Krisis avtur global berdampak langsung ke Indonesia lewat kenaikan biaya maskapai dan tekanan rupiah, dengan risiko konektivitas dan inflasi yang tinggi.
Ringkasan Eksekutif
Maskapai global memangkas 13.000 penerbangan pada Mei 2026, setara hampir dua juta kursi, akibat lonjakan harga bahan bakar jet yang dipicu konflik Iran vs AS-Israel. Data Cirium menunjukkan Istanbul dan Munich menjadi titik pemotongan terbesar. Di Indonesia, harga avtur domestik naik 16% menjadi Rp27.357 per liter per 1 Mei 2026, sementara rupiah tertekan di level tertinggi dalam setahun (Rp17.366 per dolar AS). INACA mendesak pemerintah merevisi aturan fuel surcharge dari 60 hari menjadi bulanan, serta meninjau Tarif Batas Atas (TBA) rute domestik. Jika tidak ada respons kebijakan, kenaikan tiket pesawat dalam waktu dekat hampir tidak terhindarkan, dan risiko gangguan konektivitas penerbangan semakin nyata.
Kenapa Ini Penting
Lonjakan harga avtur bukan sekadar guncangan operasional — ini menguji ketahanan model bisnis maskapai yang marginnya sudah tipis. Di Indonesia, avtur menyumbang 40% dari harga tiket, dan pelemahan rupiah memperparah beban biaya dolar. Jika fuel surcharge tidak fleksibel, maskapai akan menanggung sendiri kenaikan biaya, yang bisa memicu penurunan frekuensi penerbangan atau bahkan kebangkrutan seperti Spirit Airlines di AS. Dampak cascading ke sektor pariwisata, logistik, dan UMKM yang bergantung pada konektivitas udara sangat signifikan.
Dampak Bisnis
- ✦ Maskapai domestik (Garuda, Lion Air, Citilink) menghadapi tekanan biaya langsung dari kenaikan avtur 16% dan rupiah lemah.

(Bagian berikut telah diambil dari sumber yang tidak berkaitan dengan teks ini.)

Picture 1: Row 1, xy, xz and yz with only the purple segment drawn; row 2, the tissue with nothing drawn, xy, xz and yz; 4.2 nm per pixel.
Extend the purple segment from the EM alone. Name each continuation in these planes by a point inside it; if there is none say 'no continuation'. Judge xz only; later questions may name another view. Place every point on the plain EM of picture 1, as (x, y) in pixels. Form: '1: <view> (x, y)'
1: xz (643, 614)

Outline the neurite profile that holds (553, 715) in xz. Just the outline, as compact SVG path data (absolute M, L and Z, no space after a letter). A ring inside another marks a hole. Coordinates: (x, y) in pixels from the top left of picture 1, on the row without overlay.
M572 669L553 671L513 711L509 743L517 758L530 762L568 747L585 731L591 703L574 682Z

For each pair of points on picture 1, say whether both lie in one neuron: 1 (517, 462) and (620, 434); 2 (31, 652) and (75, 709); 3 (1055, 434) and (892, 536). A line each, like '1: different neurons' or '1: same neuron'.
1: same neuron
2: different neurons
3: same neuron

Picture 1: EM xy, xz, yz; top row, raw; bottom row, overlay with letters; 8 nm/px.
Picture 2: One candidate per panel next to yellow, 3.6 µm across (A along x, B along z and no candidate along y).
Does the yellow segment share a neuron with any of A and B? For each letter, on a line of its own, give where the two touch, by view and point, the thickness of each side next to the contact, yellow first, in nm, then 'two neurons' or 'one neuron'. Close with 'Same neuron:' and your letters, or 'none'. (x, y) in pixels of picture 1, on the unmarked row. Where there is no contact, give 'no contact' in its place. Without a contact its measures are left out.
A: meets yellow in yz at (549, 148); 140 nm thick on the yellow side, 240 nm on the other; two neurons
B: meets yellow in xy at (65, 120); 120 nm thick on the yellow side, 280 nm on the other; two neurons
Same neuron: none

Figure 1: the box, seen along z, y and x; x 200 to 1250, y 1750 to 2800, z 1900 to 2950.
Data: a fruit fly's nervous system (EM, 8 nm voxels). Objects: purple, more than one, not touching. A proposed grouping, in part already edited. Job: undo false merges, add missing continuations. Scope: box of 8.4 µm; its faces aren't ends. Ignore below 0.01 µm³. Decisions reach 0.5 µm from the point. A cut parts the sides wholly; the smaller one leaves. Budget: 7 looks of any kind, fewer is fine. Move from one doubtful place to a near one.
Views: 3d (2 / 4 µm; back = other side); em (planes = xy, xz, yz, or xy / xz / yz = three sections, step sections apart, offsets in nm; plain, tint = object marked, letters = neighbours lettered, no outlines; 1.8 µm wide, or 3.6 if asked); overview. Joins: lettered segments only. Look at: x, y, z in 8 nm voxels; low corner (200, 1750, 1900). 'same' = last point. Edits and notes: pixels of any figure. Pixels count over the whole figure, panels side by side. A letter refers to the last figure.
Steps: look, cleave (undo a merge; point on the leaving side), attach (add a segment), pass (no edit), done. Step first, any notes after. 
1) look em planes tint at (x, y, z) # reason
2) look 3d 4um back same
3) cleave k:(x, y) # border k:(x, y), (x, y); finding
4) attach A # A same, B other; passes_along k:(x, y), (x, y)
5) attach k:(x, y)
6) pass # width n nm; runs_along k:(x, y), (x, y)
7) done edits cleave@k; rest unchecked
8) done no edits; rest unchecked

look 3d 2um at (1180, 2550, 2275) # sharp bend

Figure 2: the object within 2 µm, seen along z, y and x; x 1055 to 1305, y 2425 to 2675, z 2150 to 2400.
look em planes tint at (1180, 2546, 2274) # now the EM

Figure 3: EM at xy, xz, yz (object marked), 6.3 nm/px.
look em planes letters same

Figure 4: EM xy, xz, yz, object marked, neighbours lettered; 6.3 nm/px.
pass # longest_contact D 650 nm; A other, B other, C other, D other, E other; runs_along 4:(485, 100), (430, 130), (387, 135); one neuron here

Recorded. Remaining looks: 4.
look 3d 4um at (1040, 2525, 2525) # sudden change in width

Jika fuel surcharge tidak segera direvisi, margin operasional bisa tergerus habis dalam 1-2 bulan ke depan, memicu potensi pemotongan rute atau penundaan ekspansi.
- ✦ Sektor pariwisata dan perhotelan akan terkena dampak turunan: kenaikan harga tiket pesawat mengurangi permintaan perjalanan, terutama untuk rute domestik dan regional. Destinasi seperti Bali, Lombok, dan Labuan Bajo yang sangat bergantung pada penerbangan langsung berisiko mengalami penurunan kunjungan.
- ✦ Emiten logistik dan kargo udara (seperti Cardig Aero Services) juga tertekan karena biaya bahan bakar jet naik, sementara permintaan pengiriman barang via udara bisa melambat jika tarif diteruskan ke konsumen. Dalam 3-6 bulan, risiko inflasi biaya transportasi udara bisa mendorong pergeseran ke moda laut atau darat.
Konteks Indonesia
Kenaikan harga avtur global berdampak langsung ke Indonesia karena maskapai domestik sangat bergantung pada impor bahan bakar jet. Pelemahan rupiah ke level tertinggi dalam setahun (Rp17.366 per dolar AS) memperparah biaya operasional yang sebagian besar dalam dolar. INACA telah mendesak pemerintah untuk merevisi aturan fuel surcharge dan Tarif Batas Atas, menunjukkan urgensi kebijakan untuk mencegah gangguan konektivitas penerbangan. Jika tidak direspons, risiko kenaikan tiket pesawat dan penurunan frekuensi penerbangan akan menekan sektor pariwisata dan logistik nasional.
Yang Perlu Dipantau
- ◎ Yang perlu dipantau: keputusan Kemenhub terkait revisi fuel surcharge — jika disetujui bulanan, maskapai bisa menyesuaikan harga tiket lebih cepat, mengurangi tekanan margin.
- ◎ Risiko yang perlu dicermati: pelemahan rupiah lebih lanjut — setiap kenaikan Rp100 per dolar AS menambah beban biaya avtur yang dibeli dalam dolar, memperparah tekanan maskapai.
- ◎ Sinyal penting: harga minyak mentah Brent dan avtur global — jika konflik Timur Tengah mereda dan harga turun di bawah US$100 per barel, tekanan biaya bisa berkurang signifikan.
Analisis ini dibuat oleh sistem AI Feedberry berdasarkan sumber berita publik dan tidak merupakan saran investasi atau keputusan bisnis. Selalu verifikasi dengan sumber primer.